-- Supplied passage follows --

Tolerability and side-effects
An important principle when treating older people is to remember that they have less physiological reserve and are more likely to lose homeostasis rapidly. For example, severe depression in an older person may quickly lead to dehydration, weight loss and even pressure sores. Likewise, older people are more susceptible to medication side-effects.
Anticholinergic side-effects of tricyclics, such as constipation, blurred vision and dry mouth, can be very troublesome for elderly patients, and postural hypotension, cardiac arrhythmia or overdose can be very dangerous. Delirium can occur, but is more likely in patients who are also acutely medically unwell. Lofepramine is a second generation tricyclic which is less likely to cause these adverse effects. It is more expensive than the older tricyclics, but no more expensive than SSRIs. The latter drugs are not cardiotoxic and are not usually lethal in overdose, but they have other undesirable side-effects. Gastrointestinal symptoms are well recognised, but there is growing concern about gastrointestinal haemorrhage, particularly in elderly patients (van Walraven et al, 2001). Caution should be exercised in patients treated with non-steroidal anti-inflammatory drugs or aspirin. Sertraline and citalopram have the least potential for drug interactions. Epilepsy is a caution for the use of antidepressants.

-- Supplied passage concluded --
-- Source material follows --

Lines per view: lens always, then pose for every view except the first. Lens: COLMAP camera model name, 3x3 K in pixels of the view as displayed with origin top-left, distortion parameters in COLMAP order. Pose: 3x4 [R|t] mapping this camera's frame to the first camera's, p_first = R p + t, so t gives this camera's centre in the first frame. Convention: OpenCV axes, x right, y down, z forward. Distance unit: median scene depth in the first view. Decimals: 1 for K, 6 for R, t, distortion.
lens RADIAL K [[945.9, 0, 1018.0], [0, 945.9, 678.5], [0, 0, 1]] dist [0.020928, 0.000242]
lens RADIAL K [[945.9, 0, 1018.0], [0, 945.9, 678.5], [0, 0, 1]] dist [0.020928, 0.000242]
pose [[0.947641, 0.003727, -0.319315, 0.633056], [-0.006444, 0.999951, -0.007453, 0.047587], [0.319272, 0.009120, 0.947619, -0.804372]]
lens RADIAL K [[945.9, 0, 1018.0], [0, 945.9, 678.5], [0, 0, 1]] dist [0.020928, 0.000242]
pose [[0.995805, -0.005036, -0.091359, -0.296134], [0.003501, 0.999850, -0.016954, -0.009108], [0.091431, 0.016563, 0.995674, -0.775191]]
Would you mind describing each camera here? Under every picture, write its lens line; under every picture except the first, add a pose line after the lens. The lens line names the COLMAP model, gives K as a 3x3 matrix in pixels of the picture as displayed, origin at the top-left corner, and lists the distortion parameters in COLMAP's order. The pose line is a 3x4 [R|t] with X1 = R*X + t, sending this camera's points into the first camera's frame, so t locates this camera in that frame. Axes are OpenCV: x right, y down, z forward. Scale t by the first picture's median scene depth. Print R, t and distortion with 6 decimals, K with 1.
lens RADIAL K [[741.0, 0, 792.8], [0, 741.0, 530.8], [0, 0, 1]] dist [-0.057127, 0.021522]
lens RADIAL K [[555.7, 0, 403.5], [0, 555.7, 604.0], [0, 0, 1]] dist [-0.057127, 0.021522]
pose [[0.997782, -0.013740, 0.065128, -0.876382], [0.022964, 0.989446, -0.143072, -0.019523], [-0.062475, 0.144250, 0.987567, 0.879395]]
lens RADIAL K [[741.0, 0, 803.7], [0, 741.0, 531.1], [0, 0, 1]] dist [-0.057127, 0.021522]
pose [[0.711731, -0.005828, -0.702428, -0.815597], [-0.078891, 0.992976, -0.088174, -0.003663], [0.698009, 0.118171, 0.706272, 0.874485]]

-- Source material concluded --

* Required tasks *
a) From the passage on tolerability and side-effects, please list the anticholinergic side-effects of tricyclics that it names.
b) Duplicate the passage on tolerability and side-effects, starting with "Tolerability and side-effects" and going on through "to medication side-effects.".

* Answers for the exercise *
a)
constipation
blurred vision
dry mouth

b)
Tolerability and side-effects
An important principle when treating older people is to remember that they have less physiological reserve and are more likely to lose homeostasis rapidly. For example, severe depression in an older person may quickly lead to dehydration, weight loss and even pressure sores. Likewise, older people are more susceptible to medication side-effects.